Publicada no livro Bom dia para nascer, Companhia da Letras, 2011.
Não sei por que veio bater aqui em casa uma revista médica. Tomei conhecimento de como a betaciclodextrina é metabolizada em glicose. Mas o que me impressionou mesmo foi o que há de novidade em matéria de terapêutica da asma. Meu conhecimento no ramo não foi adquirido nos livros. Ainda que remoto, é saber de experiência feito. Uma vez imaginei fundar um clube dos asmáticos. Fôlego curto, o Octavio Malta foi um que se entusiasmou.
Mas os asmáticos não são muito unidos. Tampouco os ex-asmáticos. É o meu caso, apesar de uma ou outra ameaça que lá de vez em quando me assusta. E quase sempre nos momentos mais inoportunos. Uma noite em Madri tive de sair de um jantar direto para uma farmácia. Se não opusesse feroz resistência, me recolhiam a um pronto-socorro com direito a balão de oxigênio. Lá se vão 20 anos. Foi minha última crise, espero. Última, isto é, derradeira.

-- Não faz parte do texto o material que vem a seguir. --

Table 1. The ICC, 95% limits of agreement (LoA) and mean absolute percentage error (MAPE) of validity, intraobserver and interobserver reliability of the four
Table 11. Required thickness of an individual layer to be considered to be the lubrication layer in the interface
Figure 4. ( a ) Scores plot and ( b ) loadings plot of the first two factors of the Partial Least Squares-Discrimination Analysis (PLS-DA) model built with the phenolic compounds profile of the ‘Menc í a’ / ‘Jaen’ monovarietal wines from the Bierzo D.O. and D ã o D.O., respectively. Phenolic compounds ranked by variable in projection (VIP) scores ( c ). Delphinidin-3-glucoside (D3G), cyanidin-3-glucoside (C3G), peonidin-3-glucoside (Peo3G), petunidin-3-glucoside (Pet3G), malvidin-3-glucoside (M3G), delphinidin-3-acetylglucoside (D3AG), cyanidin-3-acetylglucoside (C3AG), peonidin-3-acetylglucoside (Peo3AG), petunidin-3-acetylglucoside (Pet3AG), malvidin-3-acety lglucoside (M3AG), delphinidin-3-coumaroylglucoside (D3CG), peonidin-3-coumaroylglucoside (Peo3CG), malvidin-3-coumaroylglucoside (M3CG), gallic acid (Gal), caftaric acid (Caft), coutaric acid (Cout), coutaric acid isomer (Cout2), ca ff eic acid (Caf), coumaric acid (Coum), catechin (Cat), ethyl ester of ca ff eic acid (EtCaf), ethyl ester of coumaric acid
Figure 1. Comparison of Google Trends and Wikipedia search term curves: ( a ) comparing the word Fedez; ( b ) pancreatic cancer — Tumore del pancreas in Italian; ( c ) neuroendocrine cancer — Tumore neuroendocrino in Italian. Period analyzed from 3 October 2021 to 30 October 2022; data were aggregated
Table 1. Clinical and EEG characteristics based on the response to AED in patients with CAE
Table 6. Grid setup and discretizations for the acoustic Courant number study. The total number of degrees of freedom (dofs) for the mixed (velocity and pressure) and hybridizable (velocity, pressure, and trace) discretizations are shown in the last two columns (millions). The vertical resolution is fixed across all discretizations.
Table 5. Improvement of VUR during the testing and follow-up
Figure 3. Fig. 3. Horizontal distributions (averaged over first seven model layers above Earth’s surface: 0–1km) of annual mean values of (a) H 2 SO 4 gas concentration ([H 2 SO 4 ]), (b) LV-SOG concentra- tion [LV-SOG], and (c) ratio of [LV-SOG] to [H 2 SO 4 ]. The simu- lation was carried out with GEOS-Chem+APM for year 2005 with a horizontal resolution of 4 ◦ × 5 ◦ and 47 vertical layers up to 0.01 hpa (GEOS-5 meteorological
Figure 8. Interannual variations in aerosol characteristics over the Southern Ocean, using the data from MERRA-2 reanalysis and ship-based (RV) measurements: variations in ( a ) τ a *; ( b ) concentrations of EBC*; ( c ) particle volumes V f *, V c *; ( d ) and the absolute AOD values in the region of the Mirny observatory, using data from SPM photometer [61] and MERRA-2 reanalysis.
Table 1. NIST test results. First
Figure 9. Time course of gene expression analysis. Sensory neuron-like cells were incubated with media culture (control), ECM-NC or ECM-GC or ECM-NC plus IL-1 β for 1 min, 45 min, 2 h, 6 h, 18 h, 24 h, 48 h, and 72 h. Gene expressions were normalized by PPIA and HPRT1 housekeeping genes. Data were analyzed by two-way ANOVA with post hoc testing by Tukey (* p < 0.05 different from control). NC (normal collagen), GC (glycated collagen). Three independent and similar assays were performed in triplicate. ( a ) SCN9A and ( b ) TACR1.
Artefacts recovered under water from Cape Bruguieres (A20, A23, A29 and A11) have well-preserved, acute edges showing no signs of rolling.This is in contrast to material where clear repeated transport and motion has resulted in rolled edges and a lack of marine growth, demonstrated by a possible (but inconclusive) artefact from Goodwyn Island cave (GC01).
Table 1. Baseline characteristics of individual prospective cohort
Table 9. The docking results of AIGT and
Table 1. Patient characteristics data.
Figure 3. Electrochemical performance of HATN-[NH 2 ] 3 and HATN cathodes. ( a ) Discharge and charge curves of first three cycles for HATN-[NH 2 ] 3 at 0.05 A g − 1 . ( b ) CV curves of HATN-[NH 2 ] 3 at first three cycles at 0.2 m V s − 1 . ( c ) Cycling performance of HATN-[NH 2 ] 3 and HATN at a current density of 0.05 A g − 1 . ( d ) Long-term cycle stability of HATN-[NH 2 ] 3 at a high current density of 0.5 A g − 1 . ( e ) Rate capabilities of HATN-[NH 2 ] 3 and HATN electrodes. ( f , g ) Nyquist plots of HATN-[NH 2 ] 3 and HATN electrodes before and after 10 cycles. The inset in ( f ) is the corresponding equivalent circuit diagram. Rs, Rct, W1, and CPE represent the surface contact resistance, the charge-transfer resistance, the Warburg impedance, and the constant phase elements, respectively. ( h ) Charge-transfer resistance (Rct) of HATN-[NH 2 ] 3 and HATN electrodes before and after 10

Do tal clube dos asmáticos ficou uma crônica do Paulo Mendes Campos. Para o asmático, dizia ele, não há nada mais ofensivo do que perguntar se asma pega. Pois não é contagiosa. É de nascença e não mata. Dizem até que garante vida longa. Se não tiver complicação, o asmático fica pra semente. Como a tuberculose nos velhos tempos, a asma teria afinidade com certo tipo de gente. Gente sensível e inteligente. Verdade ou não, é um consolo.
Proust, por exemplo, todo mundo sabe que foi asmático. Vivia num sufoco tremendo, fechado naquele quarto forrado de cortiça. Isto nos seus últimos anos de vida, depois que encerrou a fase mundana. O que eu não sabia e a tal revista me informou é que há hoje a asmologia. E há asmólogos, claro. Aliás, aí em São Paulo existe um Jornal da Asma. Graças ao seu editor, dr. Charles K. Naspitz, pude ler exemplares de vários números.
Boa parte do mistério e até, por que não?, do encanto da asma é porque se trata de uma doença hereditária e noturna. Ataca de preferência à noite. E se retira com o sol. Na velha ortografia, escrevia-se “asthma”. Palavra grega, tem a ver com aspirar. A reforma ortográfica cortou o “th”. Se por um lado simplificou o nome da doença, por outro aliviou a dispneia dos “asthmaticos”. Um acesso em Paris, por exemplo, ainda hoje é bem mais grave. O “th” não soa, mas em francês ainda se escreve asthme.